Interactive websites are often plagued by spam. I will share some of my personal experiences in spam processing:
To deal with spam, you must analyze the characteristics of spam.
1. Spam on the content usually carries an external link with a fixed domain name, QQ number, mobile phone number, or duplicate content;
2. The frequency of posting may be that a user or an IP address can post multiple posts within a short period of time;
3. In terms of methods, a higher level of spam may use a sender, may use different IP addresses, and attach the attacker to crack the verification code.Program.
With features, let's take a look at how to deal with spam.
1. The most common anti-spam method is the verification code.
Currently, most websites use verification codes for anti-spam. Verification codes can prevent some machines from posting messages and increase the cost of manual spam. There are good or bad verification codes. Good verification codes are not easy to crack, or the cracking rate is very low. Good verification codes are usually not easy to recognize by machines but easy to recognize, usually there will be distortion or overlapping characters; on the contrary, a poor verification code is easily recognized by machines and not easily recognized by people, such as a verification code that only has noise but has not been distorted.
For example, the Yahoo verification code in is a good verification code, which is fully distorted. The distortion angle of each character is different, and there is a adhesion between each character.
For example, the following is a bad verification code, which only produces noise.

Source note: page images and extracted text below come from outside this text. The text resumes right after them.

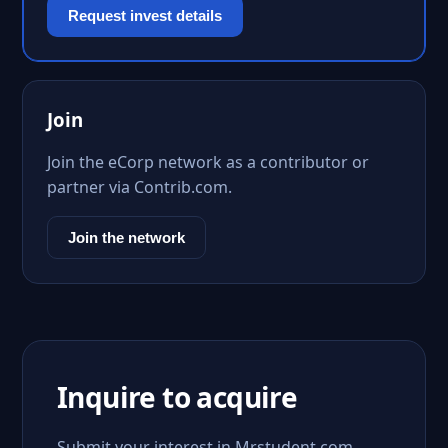
Request invest details
Join
Join the eCorp network as a contributor or
partner via Contrib.com.
Join the network
Inquire to acquire
Submit your interest in Mrstudent.com.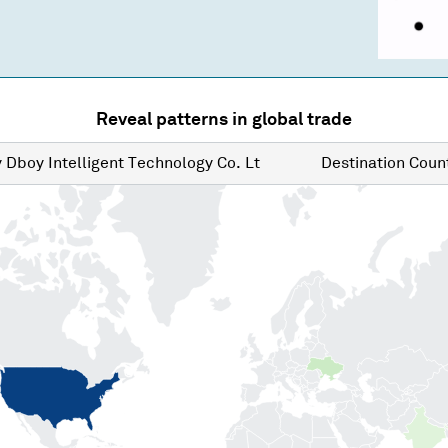
Reveal patterns in global trade
y
Dboy Intelligent Technology Co. Lt
Destination
Count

No other processing is performed for each character. The cracking program can easily obtain the correct result by analyzing the noise.

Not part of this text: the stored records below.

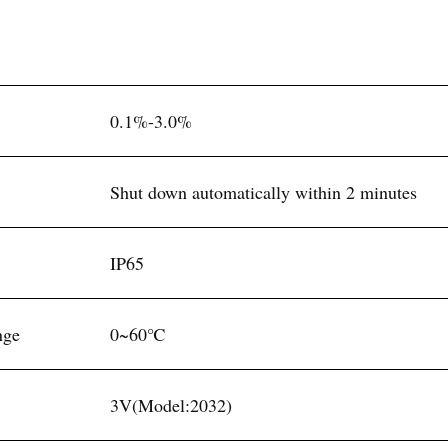
0.1%-3.0%
Shut down automatically within 2 minutes
IP65
nge
0~60℃
3V(Model:2032)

2. Analyze the numbers in the post content or Internet link addresses and rules to determine whether the post is spam. We can create an httpmodule to determine each post submission by the user. If the content submitted by the user contains an Internet address or number, record the user ID and IP address of the sender, if the user repeatedly submits an Internet address with the same number or domain name within a configurable period of time, the user may be suspected of posting spam, this suspicious user is also sent to the monitoring list. When the user has published more than 5 times (configurable times) containing suspected ad content, the user can be rejected and then post again, and the log is recorded.
3. for high-quality forums, You can restrict registration and apply for registration; or allow users to post directly after the normal content of new users exceeds n, the posts posted by new users are reviewed by default before they pass n approved posts.

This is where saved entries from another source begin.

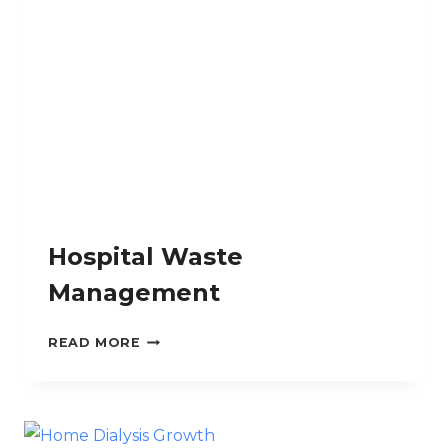
MALIGNANCIES
Hospital Waste
Management
HOSPITAL
READ MORE
WASTE
MANAGEMENT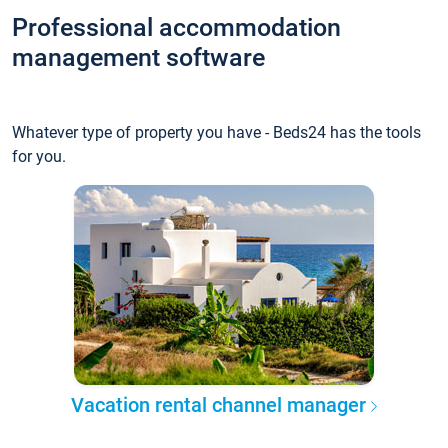
Professional accommodation
management software
Whatever type of property you have - Beds24 has the tools
for you.
Vacation rental channel manager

4. Set forbidden words to block words that have been confirmed as advertisements.
5. purchase third-party components for analysis and processing of spam. This is said to be very expensive and effective.
If the above solutions are used, but you still haven't stopped spam, I have another killer. The pass rate of a user's posting is used to control spam. That is, the pass rate of a user's posting content determines whether the next post can be displayed, assuming that the user posts with a pass rate of more than 90% are displayed by default, the cost of one user posting an advertisement post is to first produce nine normal posts, in this case, the Spam can basically be contained.
The above is my personal experience. If you have a better method, please share it. I only wrote my experiences and did not write specific technical implementation. If any of you have a good technical implementation, please share it with me.